**EXERCISE DETAILS**:
Extract every one of the lines below word for word, omitting the pictures from your answer.

╭─ INFORMATION SHOWN

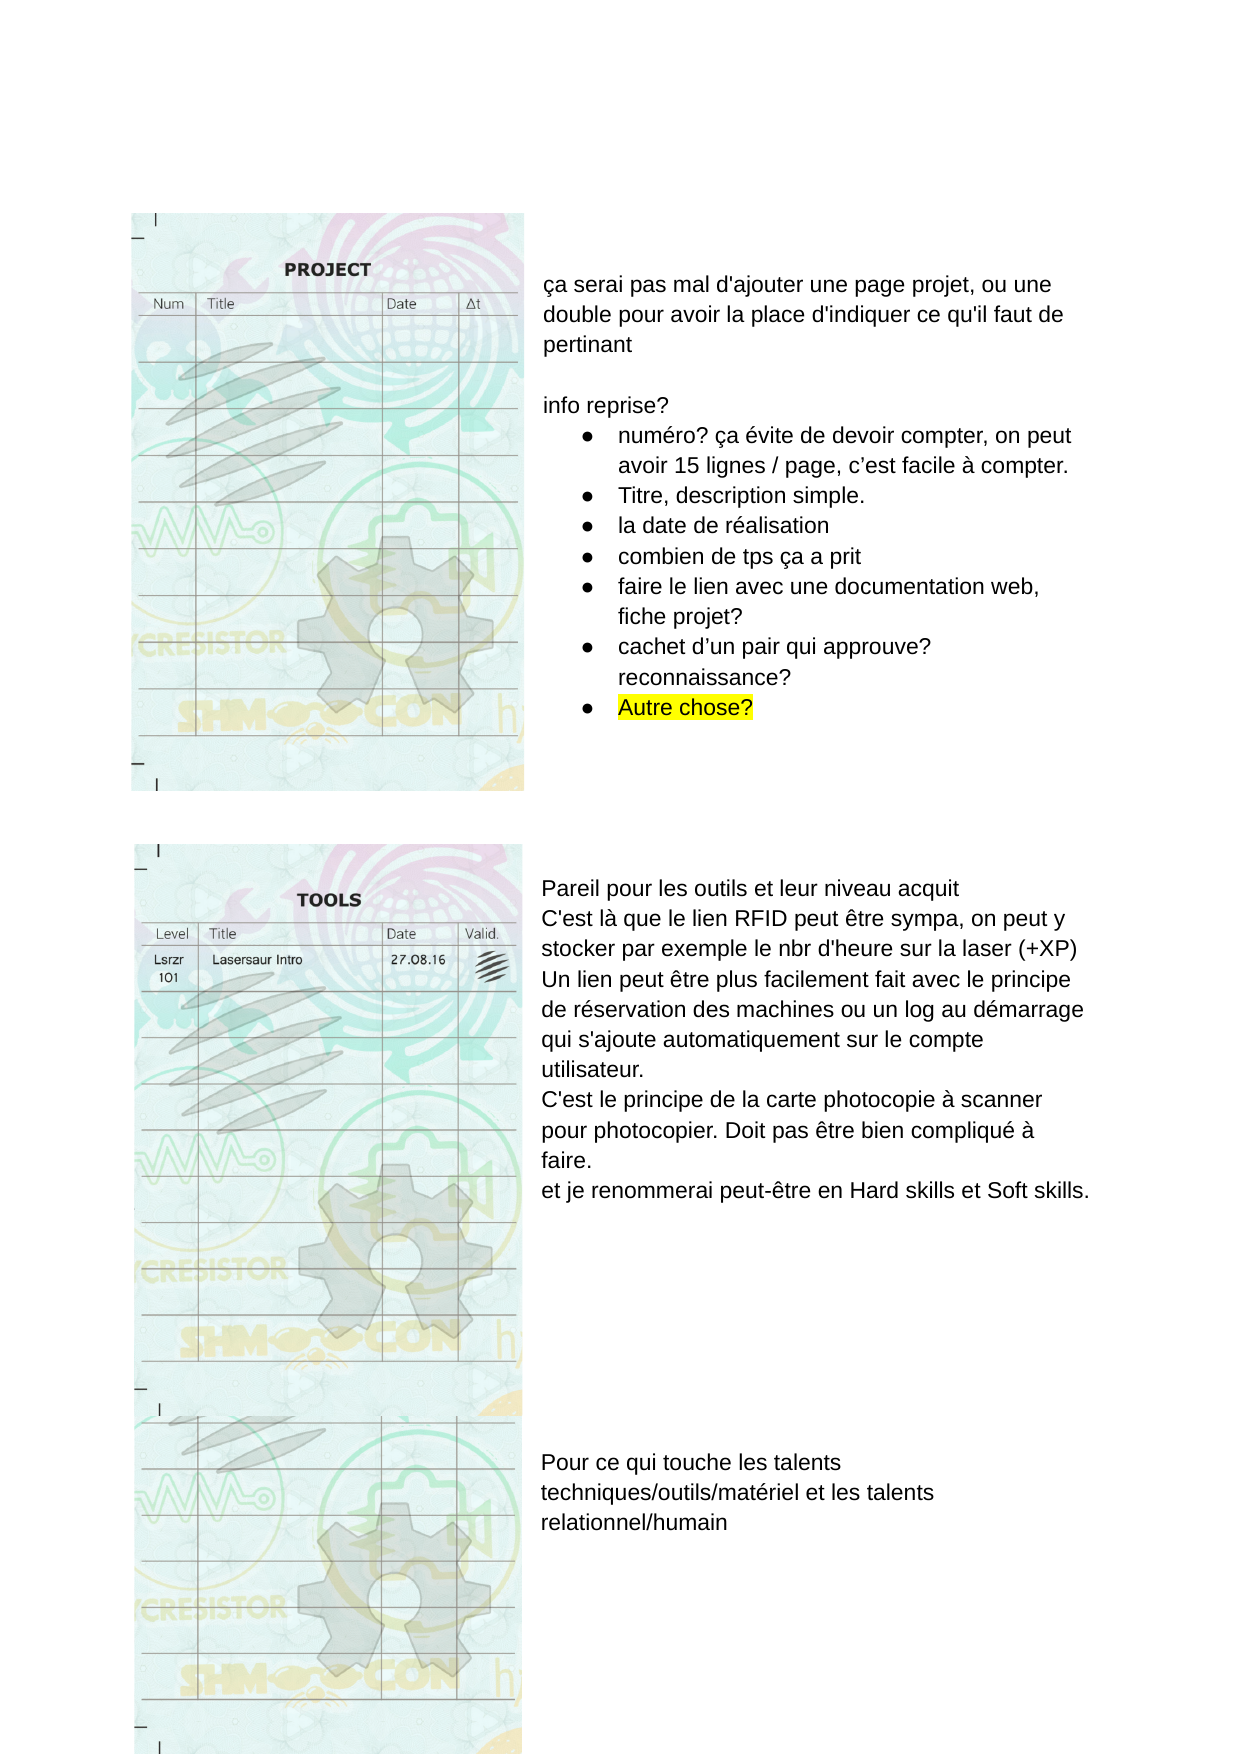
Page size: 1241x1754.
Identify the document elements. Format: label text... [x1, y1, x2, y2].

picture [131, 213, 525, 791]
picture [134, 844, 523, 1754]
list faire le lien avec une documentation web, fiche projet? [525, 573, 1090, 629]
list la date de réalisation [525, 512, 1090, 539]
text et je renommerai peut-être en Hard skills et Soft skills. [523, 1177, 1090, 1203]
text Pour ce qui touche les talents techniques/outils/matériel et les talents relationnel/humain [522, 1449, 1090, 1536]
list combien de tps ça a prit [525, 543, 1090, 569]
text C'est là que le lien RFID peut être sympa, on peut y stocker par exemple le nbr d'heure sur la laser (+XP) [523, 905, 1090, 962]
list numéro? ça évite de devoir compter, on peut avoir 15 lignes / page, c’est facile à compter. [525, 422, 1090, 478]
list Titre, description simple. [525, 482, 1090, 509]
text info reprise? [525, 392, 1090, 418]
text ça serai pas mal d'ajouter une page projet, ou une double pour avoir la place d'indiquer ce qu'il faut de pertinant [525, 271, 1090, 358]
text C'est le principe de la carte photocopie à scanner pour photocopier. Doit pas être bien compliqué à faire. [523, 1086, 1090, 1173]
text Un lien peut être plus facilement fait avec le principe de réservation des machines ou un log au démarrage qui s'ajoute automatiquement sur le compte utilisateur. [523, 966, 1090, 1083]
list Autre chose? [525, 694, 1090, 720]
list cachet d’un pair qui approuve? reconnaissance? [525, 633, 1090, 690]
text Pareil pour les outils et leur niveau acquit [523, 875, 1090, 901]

╰─

**FINISHED TASK**:
Page size: 1241x1754.
Identify the document elements. Format: label text... [x1, y1, x2, y2].

picture [131, 213, 525, 791]
picture [134, 844, 523, 1754]
list faire le lien avec une documentation web, fiche projet? [525, 573, 1090, 629]
list la date de réalisation [525, 512, 1090, 539]
text et je renommerai peut-être en Hard skills et Soft skills. [523, 1177, 1090, 1203]
text Pour ce qui touche les talents techniques/outils/matériel et les talents relationnel/humain [522, 1449, 1090, 1536]
list combien de tps ça a prit [525, 543, 1090, 569]
text C'est là que le lien RFID peut être sympa, on peut y stocker par exemple le nbr d'heure sur la laser (+XP) [523, 905, 1090, 962]
list numéro? ça évite de devoir compter, on peut avoir 15 lignes / page, c’est facile à compter. [525, 422, 1090, 478]
list Titre, description simple. [525, 482, 1090, 509]
text info reprise? [525, 392, 1090, 418]
text ça serai pas mal d'ajouter une page projet, ou une double pour avoir la place d'indiquer ce qu'il faut de pertinant [525, 271, 1090, 358]
text C'est le principe de la carte photocopie à scanner pour photocopier. Doit pas être bien compliqué à faire. [523, 1086, 1090, 1173]
text Un lien peut être plus facilement fait avec le principe de réservation des machines ou un log au démarrage qui s'ajoute automatiquement sur le compte utilisateur. [523, 966, 1090, 1083]
list Autre chose? [525, 694, 1090, 720]
list cachet d’un pair qui approuve? reconnaissance? [525, 633, 1090, 690]
text Pareil pour les outils et leur niveau acquit [523, 875, 1090, 901]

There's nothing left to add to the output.